I spent yesterday catching up on the final three episodes of Mad Men’s fifth series. And then subsequently perusing the internet for critics’ and armchair critics’ alike, appraisals of the series; certainly the surest sign of obsession.
Indeed, I’ve mentioned here dozens of times before my unyielding love of Mad Men (the previous mini-post as a case in point) and furthermore, how I will pretty much refuse to believe anyone who dares to say that they ‘just don’t like it’ (are you kidding me? You haven’t seen enough clearly). Post – series five, I can safely say that the show is perfect – a claim that I have been reiterating since the beginning of this series. Series five, just like the four that have gone before it, was sharp, clever, thought-provoking, sometimes funny even, aesthetically flawless and particularly, what I would consider to be its most marked characteristic, beautifully and unrelentingly subtle – metaphors everywhere, mirrored plotlines, loaded looks and charged silences; it’s what goes unsaid which matters most, allowing the viewer to put all those pieces together in the end and to see what they want to see in the characters’ sometimes unusual actions or in suspiciously artistic cinematography. Or indeed, its ‘vagueness’ as it has been referred to also, and no, ‘vagueness’ or ‘subtly’ are not just another way of saying ‘but nothing happens!’ as non-fans of the show so like to claim.

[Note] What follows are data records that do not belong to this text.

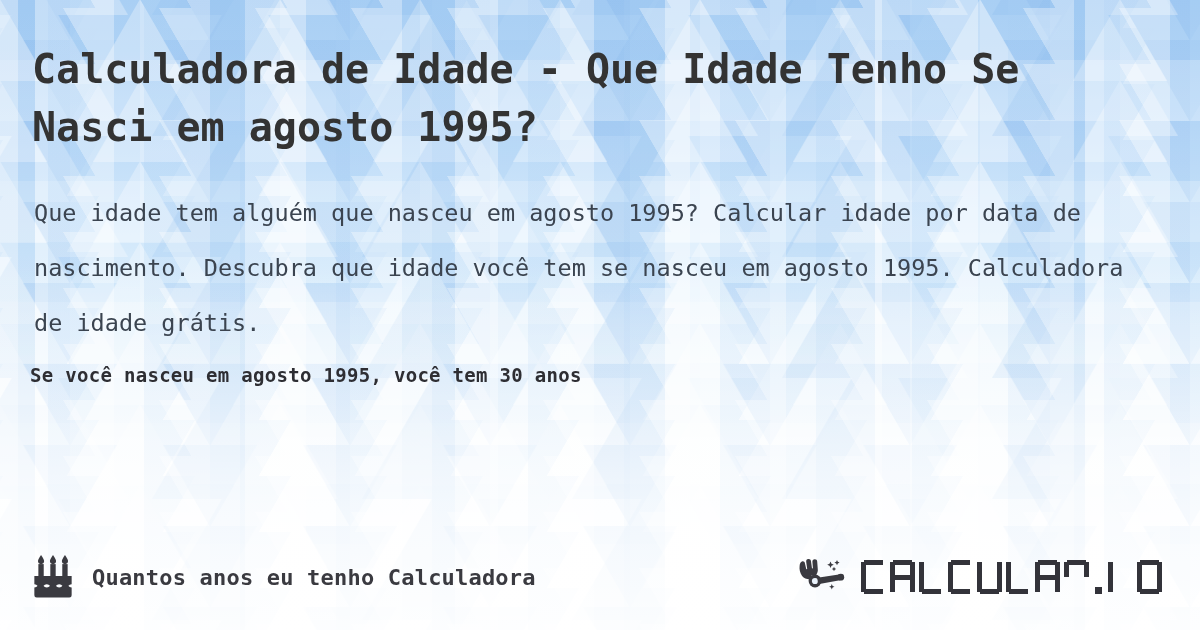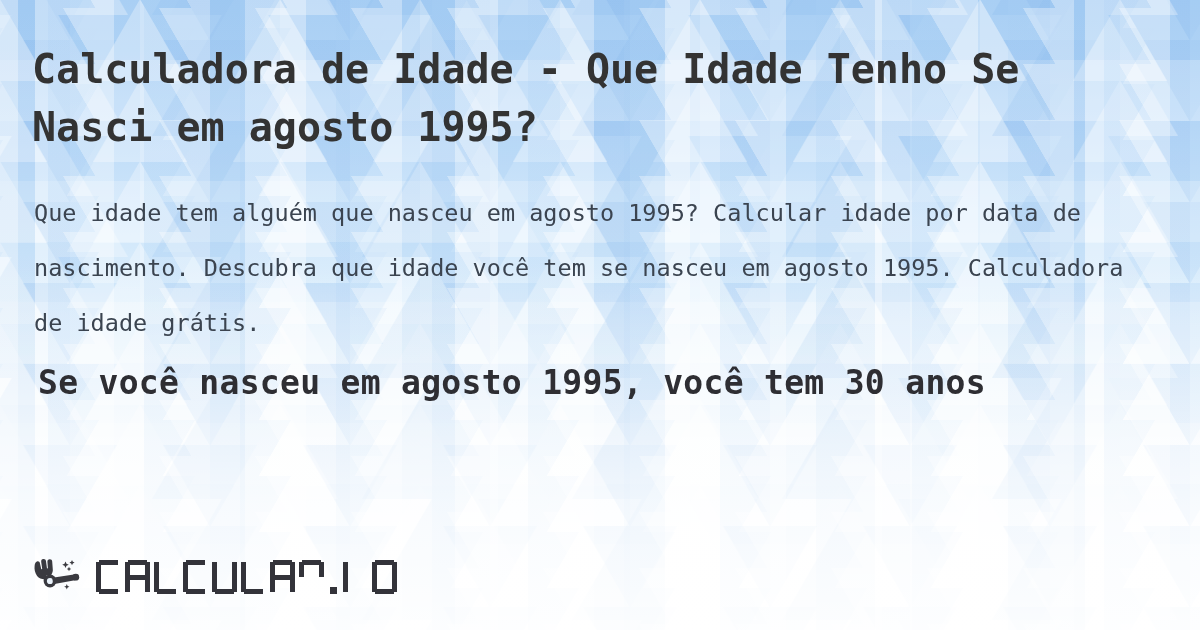--- a/index.html
+++ b/index.html
@@ -115,9 +115,9 @@
     left: 30px;
     top: 354px;
     width: 1150px;
-    margin: 8px;
-    font-family: "DejaVu Sans Mono", "Liberation Mono", monospace;
-    font-size: 33px;
+    margin: 0;
+    font-family: "DejaVu Sans Mono", "Liberation Mono", monospace;
+    font-size: 19px;
     line-height: 42px;
     font-weight: bold;
     color: #2e2e33;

While I will admit that the series five finale was perhaps, not as explosive (I think ‘explosive’ is the word generally used, right?) as previous finales, the slow disjointedness was probably required following the incredible events of the penultimate episode, Commissions and Fees, and those of episode 11, The Other Woman. Favourite elements of this series included, the 1966 setting - consider Beatlemania and the notorious ‘tripping’ scenes -, the increasing precociousness of pre-teen Sally, the Megan/Betty rivalry, Joan in general ( this is the first season that has made me really view her as an actual three dimensional character for some reason), the dinner party at Pete’s house (and indeed, Episode 5 overall ) and Megan being just so jaw-droppingly pretty - hello there super cute outfits also (her down time Capri trousers and sweaters and shift dresses and big earrings for dinner dates and of course, who can forget, the Zou Bisou Bisou performance?).

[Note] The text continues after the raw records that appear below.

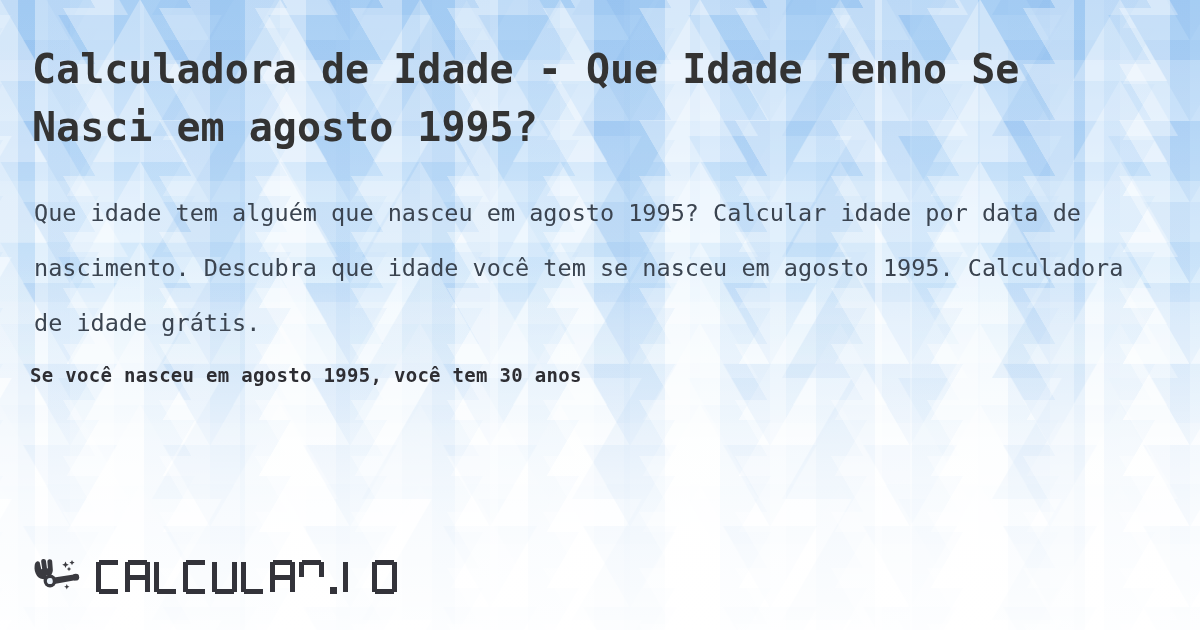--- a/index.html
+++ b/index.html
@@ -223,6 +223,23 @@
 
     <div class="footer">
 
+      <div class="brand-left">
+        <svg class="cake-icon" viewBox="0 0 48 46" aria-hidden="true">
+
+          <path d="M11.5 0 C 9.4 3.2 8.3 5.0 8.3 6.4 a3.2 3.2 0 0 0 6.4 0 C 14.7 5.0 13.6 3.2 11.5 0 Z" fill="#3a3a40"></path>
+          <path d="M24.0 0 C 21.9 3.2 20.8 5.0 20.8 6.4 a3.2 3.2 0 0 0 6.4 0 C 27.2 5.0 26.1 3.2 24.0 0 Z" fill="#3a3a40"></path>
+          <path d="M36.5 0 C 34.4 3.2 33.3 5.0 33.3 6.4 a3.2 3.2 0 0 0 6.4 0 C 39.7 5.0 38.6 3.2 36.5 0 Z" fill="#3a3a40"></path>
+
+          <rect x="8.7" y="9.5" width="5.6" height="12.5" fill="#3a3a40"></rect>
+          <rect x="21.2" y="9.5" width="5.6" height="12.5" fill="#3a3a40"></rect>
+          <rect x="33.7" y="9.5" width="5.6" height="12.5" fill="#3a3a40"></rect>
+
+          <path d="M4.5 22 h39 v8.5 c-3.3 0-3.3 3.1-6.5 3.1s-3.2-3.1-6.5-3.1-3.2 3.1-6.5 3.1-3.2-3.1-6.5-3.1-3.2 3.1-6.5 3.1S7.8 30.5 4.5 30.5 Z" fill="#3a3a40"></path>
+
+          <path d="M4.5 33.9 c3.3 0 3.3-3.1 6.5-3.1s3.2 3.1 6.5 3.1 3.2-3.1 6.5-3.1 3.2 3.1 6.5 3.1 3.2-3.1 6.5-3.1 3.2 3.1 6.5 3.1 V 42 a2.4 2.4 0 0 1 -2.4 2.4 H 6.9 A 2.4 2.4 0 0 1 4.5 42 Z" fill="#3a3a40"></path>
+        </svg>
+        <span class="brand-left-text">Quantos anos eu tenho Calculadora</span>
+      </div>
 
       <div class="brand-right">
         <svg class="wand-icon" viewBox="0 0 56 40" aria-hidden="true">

It was episode 10, The Other Woman, which raised some of the most interesting dilemmas and issues of the entire season, and was arguably, the standout episode of season five. This was a shocking instalment, signalling movements both forwards and unnervingly backwards as regard women’s equality what with Peggy leaving the company, finally acting on her frustration at being undermined this past season at SCDP, and Joan becoming a partner in the firm, but at no small price. In an outrageous move, Pete asks Joan to spend the night with a client in order to secure an account,
Pete: We've all had nights in our lives where we've made mistakes for free.

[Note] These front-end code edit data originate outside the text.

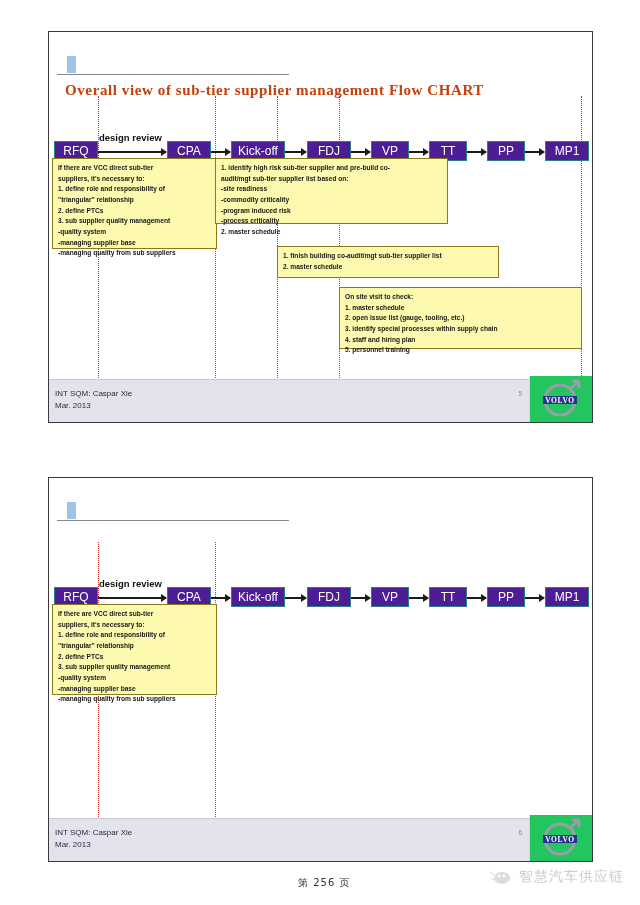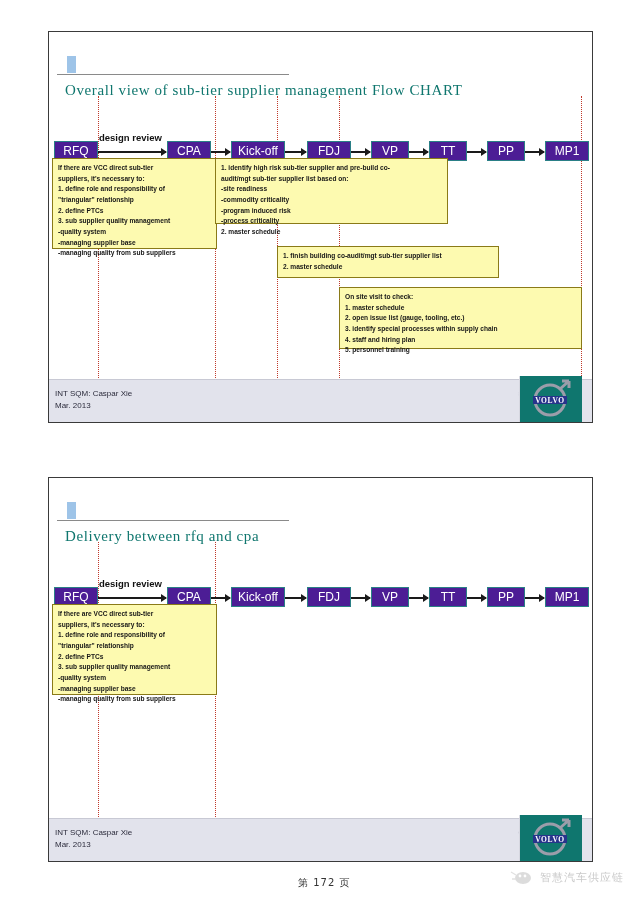--- a/index.html
+++ b/index.html
@@ -17,7 +17,7 @@
   .accent-bar{position:absolute;width:9px;height:17px;background:#9ec4e8;}
   .title-rule{position:absolute;height:1px;background:#8a8a8a;}
   .slide-title{position:absolute;font-family:"Liberation Serif", serif;
-               font-size:15px;color:#0f766e;letter-spacing:.6px;white-space:nowrap;}
+               font-size:15px;color:#c2410c;letter-spacing:.6px;white-space:nowrap;font-weight:bold;}
 
   
   .flow-box{position:absolute;height:20px;background:#4c1d95;

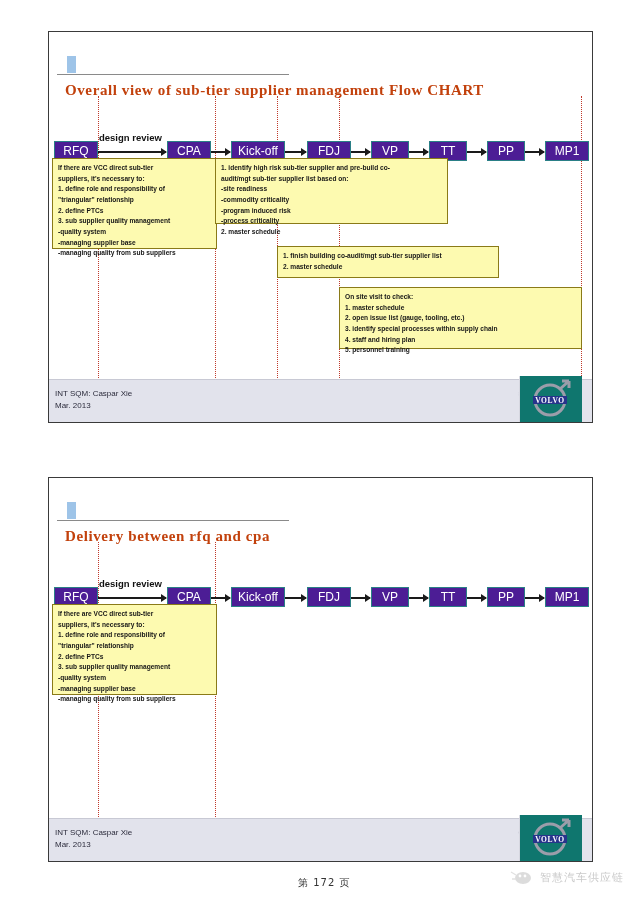--- a/index.html
+++ b/index.html
@@ -45,7 +45,7 @@
           border-top:1px solid #c8c9d4;}
   .footer-text{position:absolute;left:6px;top:8px;font-size:8px;color:#2c2c3c;line-height:1.5;}
   .page-no{position:absolute;right:70px;top:10px;font-size:6.5px;color:#8a8a9a;}
-  .volvo{position:absolute;right:10px;top:-4px;width:62px;height:46px;background:#0f766e;
+  .volvo{position:absolute;right:0;top:-4px;width:62px;height:46px;background:#22c55e;
          border-left:1px solid #d6d7e0;}
   .volvo svg{position:absolute;left:6px;top:2px;}
 

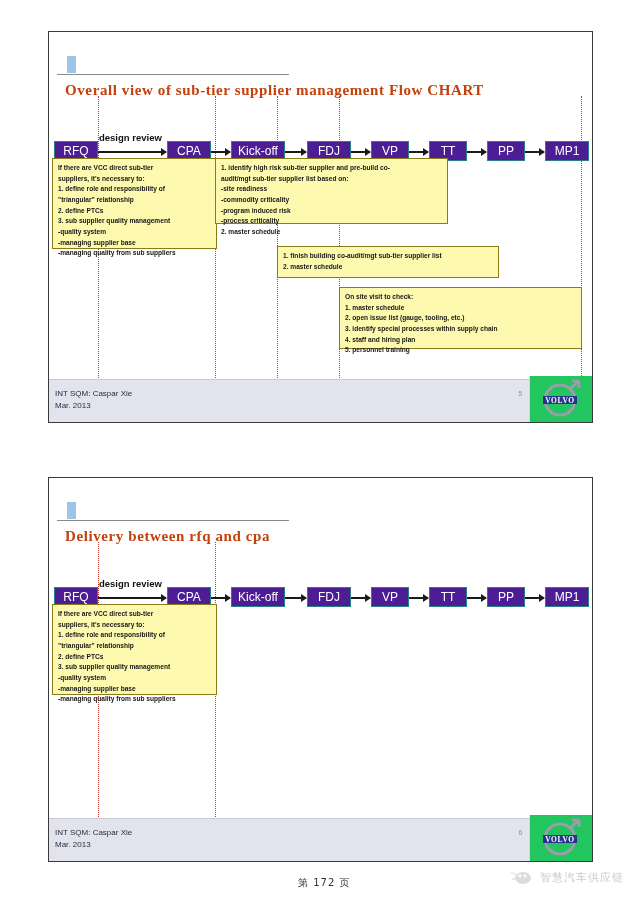--- a/index.html
+++ b/index.html
@@ -144,7 +144,6 @@
   <div class="slide-body">
     <div class="accent-bar" style="left:18px;top:24px;"></div>
     <div class="title-rule" style="left:8px;top:42px;width:232px;"></div>
-    <div class="slide-title" style="left:16px;top:50px;">Delivery between rfq and cpa</div>
     <div class="label-dr" style="left:50px;top:100px;">design review</div>
     <div id="ml-1">
         <div class="dash-line" style="left: 49px; top: 64px; height: 277px;"></div>

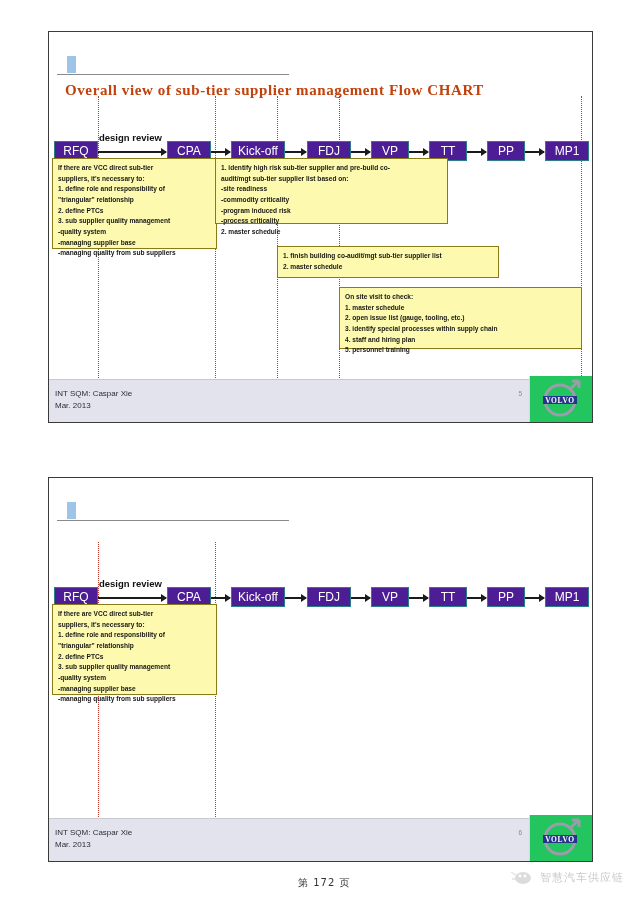--- a/index.html
+++ b/index.html
@@ -197,7 +197,7 @@
   </div>
 </div>
 
-<div class="page-label">第 172 页</div>
+<div class="page-label">第 256 页</div>
 <div class="watermark">
   <svg width="26" height="18" viewBox="0 0 26 18">
     <ellipse cx="14" cy="10" rx="8" ry="6" fill="#bdbdbd"></ellipse>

Joan: You're talking about prostitution.
Pete: I'm talking about business at a very high level.
As Don delivers his brilliant ‘Other Woman’ speech to the Jaguar executives, we hope that maybe Joan didn’t go along with the plan and that the creative would have been enough to win the account. However, in a tragic concurrent sequence we are taken back through the previous night’s events which reveal that Joan had fulfilled her part of the deal prior to Don’s visit (which we had already seen), failing to tell him this on his arrival. Don’s sense of character is improved a great deal by his efforts to prevent the plan from going ahead but overall we are stung by the amoral tactics enacted by SCDP. However, Don’s morality is too brought into question as posed on this blog – does Don merely want to return to his all creative-powerhouse self (like that of the 'carousel speech’)?
As we see Joan putting up her hand to prevent the Jaguar executive from groping her chest in the retelling of events, we again hope that she will put down her glass and leave. Instead, she turns around, allowing him to unzip her as though to preserve some sort of dignity in the situation.
Although I am particularly interested in issues relating to women and the feminist movement in the show, that is but one strand within MM’s complex web of storylines and cultural context. However, what this episode did reveal is that there is still very much a long way to go for women in January 1967 if a female co – worker is asked by those in power to sleep with a man in order to secure a business deal and therefore, reducing her to nothing other than an object for male sexual consumption. Meanwhile, in a microcosm of the Joan saga, Megan is diminished to little more than a piece of meat when the auditioning panel before her are more interested in her ass than her acting abilities.
At the beginning of Episode 12, another Ad Man says to Don that he should be on top of the world as ‘this is a big win for your entire agency’. That’s one way to see it, but somehow Joan’s exchange with Pete (about the Jaguar exec) from The Other Woman ultimately hangs overhead,
Joan: Which one is he?
Pete: He’s not bad –
Joan: He’s doing this.
Indeed, the subplot in Episode 13 involving Don and his rotten tooth is the physical manifestation of what has become of the men.